## [Parts of the exercise]
[1] For each statement about the syllabus excerpt, say yes or no to whether the excerpt agrees, and quote its deciding words. (a) The Miles and Huberman reading is assigned as an excerpt of pages 90-102. (b) Class #7 is devoted to data displays. (c) The written product is described as generally larger in volume than the full analysis.
[2] According to the syllabus excerpt, which assignment is due?
[3] Write the next part of the syllabus excerpt, beginning after its last sentence.

## [Provided passage]
The process of generating meaning from qualitative data involves various ways of representing relationships among different aspects of the data. Data displays of various kinds have particular usefulness in this regard, and we will consider various ways that displays can serve the purposes of qualitative analysts. Displays may incorporate words or numbers, and in fact counts and other quantitative data play a variety of useful roles in certain traditions of qualitative research. In the class we will address how quantitative and qualitative data might be incorporated into qualitative studies and consider examples of various data displays such as graphs, visuals, and charts, as well as other data display forms such as narrative and pictorial or media-form accounts.

Required Readings:

  • Study of the Week (1): Mosberg, S. (2002). Speaking of history: How adolescents use their knowlege of history in reading the daily news. Cognition and Instruction, 20, 323-358.
  • Study of the Week (2): Astor, R.A., Meyer, H.A., & Behre, W.J. (1999). Unowned places and times: Maps and interviews about violence in high schools. American Educational Research Assocation Journal, 36, 3-42. (Excerpt, TBA)
  • Miles, M.B., & Huberman, A.M. (1994). Chapter 5: Within-case displays: Exploring and describing. In Authors, Qualitative data analysis (2nd Ed.). Thousand Oaks, CA: Sage Publications. (Excerpt, pp. 90-102)

Assignments Due:

  • Methods and Analysis Section of Final Research Report

Class #7
5/14: Writing Up Qualitative Research

Analysis in qualitative research flows naturally into the writing process, and in many ways the two are inseparable. In this class, we will consider how qualitative researchers approach the questions of audience, voice, style structure, length, use of literature, presentation of data, and other writing issues, noting how differing traditions may approach this task. We take pains to distinguish between the written product and the full analysis, which generally represents a much larger volume of material, text, etc.

## [Entries supplied]
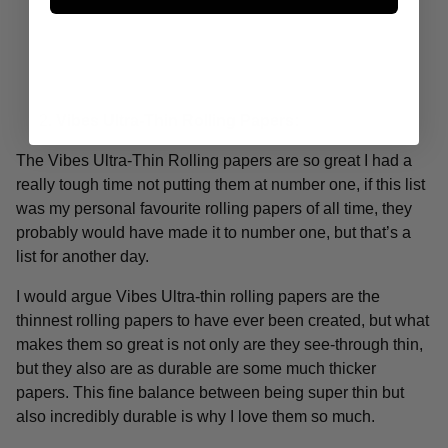
Vibes Ultra-Thin Rolling Papers:
The Vibes Ultra-Thin Rolling papers are so great I had a
really tough time not putting them at number one, if this list
was my personal favourite rolling papers of all time, they
probably would have made it to number one, but that’s a
list for another day.
I would argue Vibes Ultra-thin rolling papers are the
thinnest rolling papers to have ever been created, but what
makes them so great is not only are they see-through thin,
but they also are as durable are some much thicker
papers. This fine balance between being super thin but
also incredibly durable is why I love them so much.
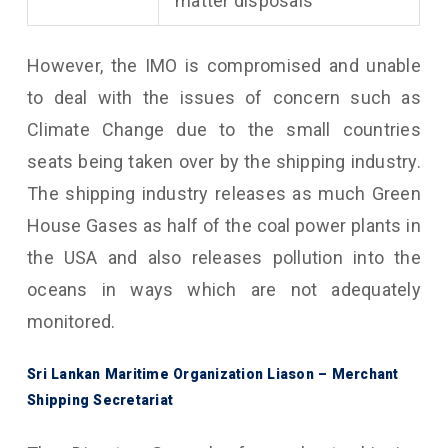
matter disposals
However, the IMO is compromised and unable
to deal with the issues of concern such as
Climate Change due to the small countries
seats being taken over by the shipping industry.
The shipping industry releases as much Green
House Gases as half of the coal power plants in
the USA and also releases pollution into the
oceans in ways which are not adequately
monitored.
Sri Lankan Maritime Organization Liason – Merchant
Shipping Secretariat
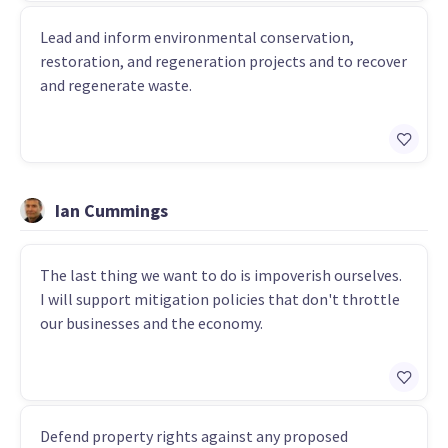
Lead and inform environmental conservation,
restoration, and regeneration projects and to recover
and regenerate waste.
Ian Cummings
The last thing we want to do is impoverish ourselves.
I will support mitigation policies that don't throttle
our businesses and the economy.
Defend property rights against any proposed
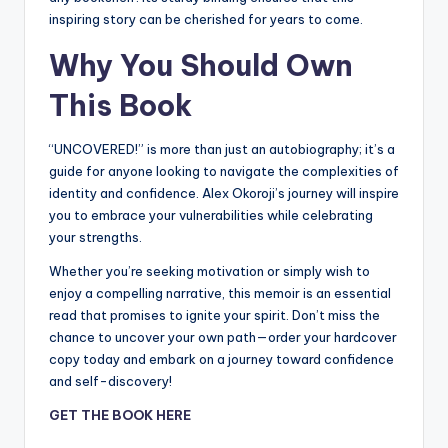
inspiring story can be cherished for years to come.
Why You Should Own
This Book
“UNCOVERED!” is more than just an autobiography; it’s a
guide for anyone looking to navigate the complexities of
identity and confidence. Alex Okoroji’s journey will inspire
you to embrace your vulnerabilities while celebrating
your strengths.
Whether you’re seeking motivation or simply wish to
enjoy a compelling narrative, this memoir is an essential
read that promises to ignite your spirit. Don’t miss the
chance to uncover your own path—order your hardcover
copy today and embark on a journey toward confidence
and self-discovery!
GET THE BOOK HERE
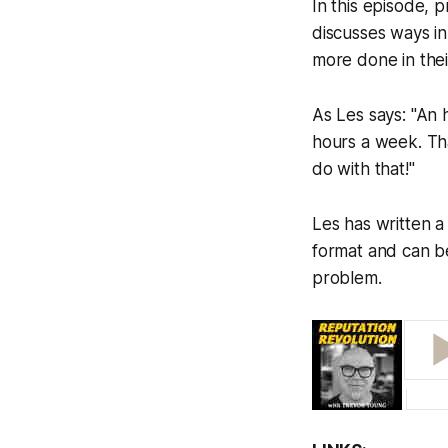
In this episode,
discusses ways i
more done in thei
As Les says: "An 
hours a week. Th
do with that!"
Les has written 
format and can be
problem.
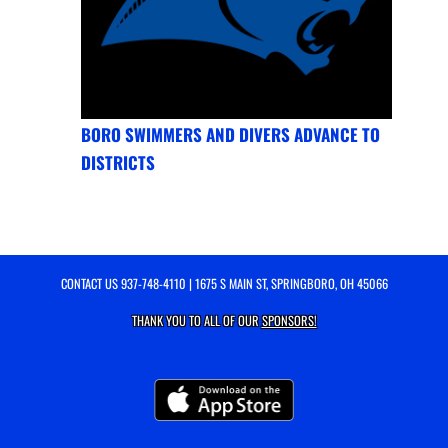
BORO SWIMMERS AND DIVERS ADVANCE TO
DISTRICTS
CONTACT US
937-748-4110
| 1675 S MAIN ST, SPRINGBORO, OH 45066
THANK YOU TO ALL OF OUR
SPONSORS!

## [Set of answers]
[1]
(a) Yes: "(Excerpt, pp. 90-102)"
(b) No: "5/14: Writing Up Qualitative Research"
(c) No: "the full analysis, which generally represents a much larger volume of material"

[2] The Methods and Analysis Section of the Final Research Report.

[3]
Required Readings:

  • Study of the Week: Stake, R. (1995). Chapter 10: Harper School. In Author, The art of case study research (pp. 137-160). Thousand Oaks, CA: Sage Publications.
  • Becker, H. (1986). Writing for social scientists. Chicago: University of Chicago Press. (Excerpts, TBA)
  • Merriam, S.B. (1998). Chapter 10: Writing reports and case studies. In Author, Qualitative research and case study applications in education. San Francisco: Jossey-Bass.

Assignments Due:

  • None

Class #8
5/21: Publishing and Presenting Qualitative Research

Writing up a report of one's qualitative study is one thing; getting it published is another. Put succinctly, the qualitative researcher confronts the task of sharing research findings and conclusions with professional audiences, through the means that scholarly discourse communities (or other audiences) consider to be appropriate. Ideally, the intention to publish research informs how one approaches the writing task, because different audiences and outlets have different expectations about what constitutes acceptable writing. During the class, we will discuss different strategies for getting your work published, and share craft knowledge that will help you achieve this goal. We will also address the relationship between a formal paper and an oral presentation based on that paper. We will provide a few examples of accepted presentation proposals and share some advice about writing presentation proposals.

Required Readings:

  • None

Assignments Due:

  • Draft of Final Research Report

No Class
5/28: Memorial Day Holiday

Use this time to work on your final report. (We will try to e-mail you comments by Memorial Day Weekend.)

Class #9
6/4: Research Conference: Oral Presentation of Findings

This class is the grand finale of two quarters' work! Students will make a brief oral presentation of their studies in a conference-like format that will have been developed throughout the quarter. (The planning for the final class is up to the students; we will offer examples from past years, so that people have a sense of how this event has been structured in the past.)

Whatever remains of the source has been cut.